Reputation:
I am have an apache-beam==2.3.0 pipeline written using the python SDK that is working with my DirectRunner locally. When I change the runner to DataflowRunner I get an error about 'storage' not being global.
Checking my code I think it's because I am using the credentials stored in my environment. In my python code I just do:
class ExtractBlobs(beam.DoFn):
def process(self, element):
from google.cloud import storage
client = storage.Client()
yield list(client.get_bucket(element).list_blobs(max_results=100))
The real issue is that I need the client so I can then get the bucket so I can then list the blobs.
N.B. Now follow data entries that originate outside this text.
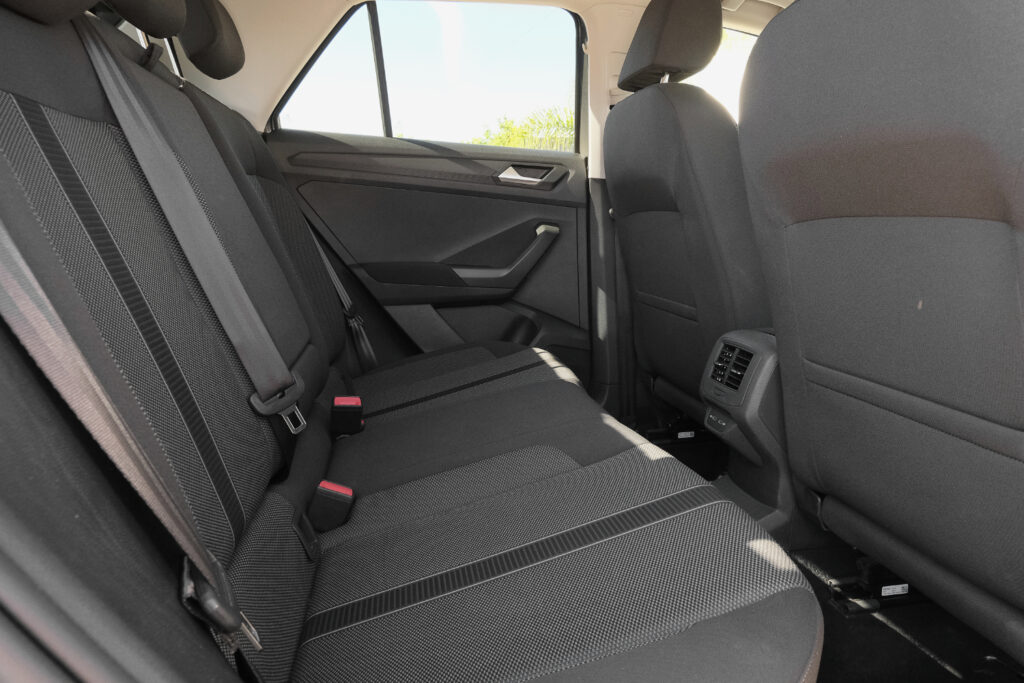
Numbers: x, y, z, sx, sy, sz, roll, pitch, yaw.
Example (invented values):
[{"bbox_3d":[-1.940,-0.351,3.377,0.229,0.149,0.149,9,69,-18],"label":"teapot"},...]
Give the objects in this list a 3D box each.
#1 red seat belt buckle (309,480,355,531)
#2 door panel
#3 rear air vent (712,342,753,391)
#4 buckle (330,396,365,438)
[{"bbox_3d":[-0.222,0.203,0.805,0.044,0.057,0.025,18,10,-14],"label":"red seat belt buckle"},{"bbox_3d":[-0.203,-0.196,1.692,0.817,0.650,0.130,-2,11,-11],"label":"door panel"},{"bbox_3d":[0.391,0.046,1.136,0.025,0.068,0.096,15,7,-14],"label":"rear air vent"},{"bbox_3d":[-0.272,0.127,1.080,0.046,0.060,0.026,-2,28,-11],"label":"buckle"}]

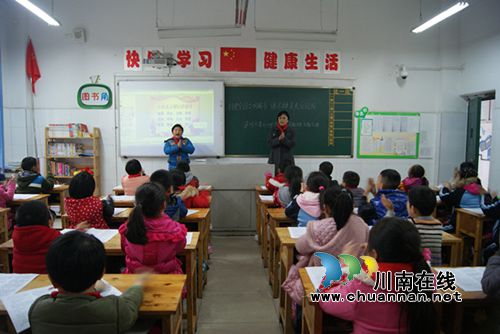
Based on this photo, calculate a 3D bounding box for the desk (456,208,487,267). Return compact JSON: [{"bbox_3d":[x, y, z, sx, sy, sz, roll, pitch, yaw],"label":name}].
[{"bbox_3d":[2.556,0.736,3.447,1.200,0.670,0.410,0,5,-3],"label":"desk"}]

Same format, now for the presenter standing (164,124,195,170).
[{"bbox_3d":[-1.038,0.102,5.582,0.450,1.460,0.320,-1,5,-7],"label":"presenter standing"}]

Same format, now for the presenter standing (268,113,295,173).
[{"bbox_3d":[0.510,-0.100,6.101,0.460,1.605,0.340,0,6,-3],"label":"presenter standing"}]

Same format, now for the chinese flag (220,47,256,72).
[{"bbox_3d":[-0.193,-1.833,6.432,0.610,0.404,0.015,0,6,-3],"label":"chinese flag"}]

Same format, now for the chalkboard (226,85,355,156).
[{"bbox_3d":[0.666,-0.765,6.376,2.190,1.200,0.060,0,5,-3],"label":"chalkboard"}]

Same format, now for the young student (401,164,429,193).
[{"bbox_3d":[1.966,0.472,4.590,0.400,1.017,0.520,0,6,-3],"label":"young student"}]

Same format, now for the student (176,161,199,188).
[{"bbox_3d":[-0.724,0.456,4.505,0.400,1.063,0.520,0,6,2],"label":"student"}]

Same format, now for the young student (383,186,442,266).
[{"bbox_3d":[0.997,0.652,2.406,0.420,1.079,0.560,-2,6,-18],"label":"young student"}]

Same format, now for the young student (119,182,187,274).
[{"bbox_3d":[-0.573,0.647,2.277,0.420,1.113,0.560,0,6,-3],"label":"young student"}]

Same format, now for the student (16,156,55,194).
[{"bbox_3d":[-2.487,0.422,4.389,0.420,1.096,0.550,1,5,7],"label":"student"}]

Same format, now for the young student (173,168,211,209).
[{"bbox_3d":[-0.633,0.515,3.872,0.420,1.016,0.550,1,5,7],"label":"young student"}]

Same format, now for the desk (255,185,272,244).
[{"bbox_3d":[0.690,0.600,4.870,1.200,0.670,0.410,0,5,-3],"label":"desk"}]

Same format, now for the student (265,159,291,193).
[{"bbox_3d":[0.343,0.445,4.556,0.420,1.077,0.520,-1,6,-11],"label":"student"}]

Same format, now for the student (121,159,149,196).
[{"bbox_3d":[-1.352,0.446,4.472,0.380,1.089,0.520,0,6,2],"label":"student"}]

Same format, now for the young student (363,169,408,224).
[{"bbox_3d":[1.112,0.548,3.202,0.420,1.082,0.550,-1,5,-15],"label":"young student"}]

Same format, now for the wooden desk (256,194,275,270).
[{"bbox_3d":[0.724,0.671,4.104,1.200,0.670,0.410,0,5,-3],"label":"wooden desk"}]

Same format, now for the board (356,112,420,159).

Everything I'm doing here is so I can list the blobs.
So if anyone can either point me the right direction towards using 'storage.Client()' in Dataflow or how to list the blobs of a GCP bucket without needing the client.
Thanks in advance! [+] What I've read: https://cloud.google.com/docs/authentication/production#auth-cloud-implicit-python
Upvotes: 0
Views: 754
Reputation:
Fixed: Okay so upon further reading and investigating it turns out I have the required libraries to run my pipeline locally but Dataflow needs to know these in order to download them into the resources it spins up. https://beam.apache.org/documentation/sdks/python-pipeline-dependencies/
so all I've done is create a requirements.txt file with my google-cloud-* requirements.
I then spin up my pipeline like this:
python myPipeline.py --requirements_file requirements.txt --save_main_session True
that last flag is to tell it to keep the imports you do in main.
Upvotes: 1